Und wie gesagt, ja, es mag durchaus Fälle geben, in denen eine SFSB sinnvoll ist, aber (und da spreche ich wieder nur aus Erfahrung) in den meisten Fällen, die ich gesehen habe, wurden SFSB einfach nur aus Faulheit genutzt, oder weil der Entwickler es einfach nicht besser wusste.



> Man sollte eben nur darauf achten, dass man nicht alles in die Session feuert, um den Speicher nicht unnötig aufzublähen.


Du redest jetzt aber vermutlich von der HTTPSession und nicht von der "EJB Session", nehme ich an. Wir sollten das hier klar auseinander halten, um nicht noch mehr Verwirrung zu stiften  


> Man kann eine EJB sogar mit @Named annotieren, um diese für JSF zu nutzen etc.. Da ist es auch keine Seltenheit, Session weit zu arbeiten. Also, ich möchte sie nicht missen. ^^


Ich kann auch mit dem Gabelstapler rückwärts über die Autobahn fahren. Nur weil etwas _möglich_ ist, macht es das noch lange nicht zu einer guten Idee. EJBs haben in der Präsentationsschicht jedenfalls rein gar nichts verloren!


----------



## Steven Hachel (5. Feb 2016)

Manchmal ist es wichtig, Dinge zu wissen, um sie besser zu verstehen. Was nun Sinnvoll ist und was nicht, sei mal dahin gestellt ^^ Letztendlich liegen CDI und EJB auf der gleichen Maschine. Da wird sich Zukünftig so und so ne Menge ändern. Bin gespannt auf JavaEE 8. Vielleicht gibt es bald nur noch CDI. 

@EJB hat für mich irgendwie etwas von "altbackenes". Klar, hat seine Berechtigung, aber warum noch länger beibehalten, wenn CDI in der nächsten Version genau das kann, was EJB kann. Seit JavaEE7 hat CDI einen großen Sprung gemacht. Bei EJB passiert irgendiw nix und das hat wohl auch seinen Grund, denke ich.

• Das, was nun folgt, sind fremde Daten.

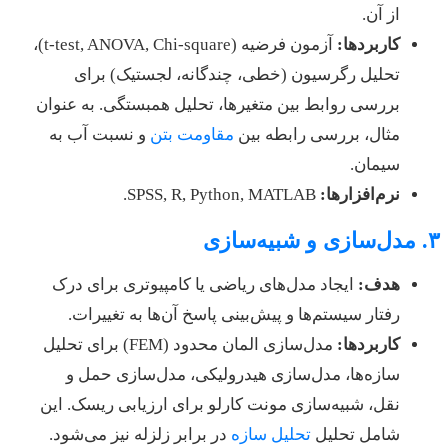
از آن.
کاربردها:
آزمون فرضیه (t-test, ANOVA, Chi-square)،
تحلیل رگرسیون (خطی، چندگانه، لجستیک) برای
بررسی روابط بین متغیرها، تحلیل همبستگی. به عنوان
مثال، بررسی رابطه بین
مقاومت بتن
و نسبت آب به
سیمان.
نرم‌افزارها:
SPSS, R, Python, MATLAB.
۳. مدل‌سازی و شبیه‌سازی
هدف:
ایجاد مدل‌های ریاضی یا کامپیوتری برای درک
رفتار سیستم‌ها و پیش‌بینی پاسخ آن‌ها به تغییرات.
کاربردها:
مدل‌سازی المان محدود (FEM) برای تحلیل
سازه‌ها، مدل‌سازی هیدرولیکی، مدل‌سازی حمل و
نقل، شبیه‌سازی مونت کارلو برای ارزیابی ریسک. این
شامل تحلیل
تحلیل سازه
در برابر زلزله نیز می‌شود.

Spring zum Beispiel macht es gut vor. Da gibt es nicht zichtausend Schichten. Alles eine Frage der Architektur des Systems. Je mehr Schichten um so größer der Klops. Bei einer sauberen Softwarearchitektur, brauche ich die Pseudoebenen nicht mehr.

...und, HttpSession meine ich.

viele Grüße
Steven


----------



## JIZZES (6. Feb 2016)

Hallo zusammen!

vielen Dank für die tolle Erklärung! mir ist so einiges klar geworden


----------



## Steven Hachel (7. Feb 2016)

Kleine Diskussionen darüber für das hin und wieder bringen ja auch gute Einblicke.  Sei froh, dass du nicht mehr EJB unter JavaEE5 kennen gelernt hast. Das war vielleicht gruselig. 

Wieso realisiert ihr den Zugriff nicht über einen RestFul Service. Wäre das nicht eine günstigere und vor allem flexiblere Variante? Dieser könnte dann mit verschiedensten Technologien genutzt werden. Wie letztendlich die Inhalte aussehen sollen, kann ja auch per Interface beschrieben werden.


viele Grüße
Steven


----------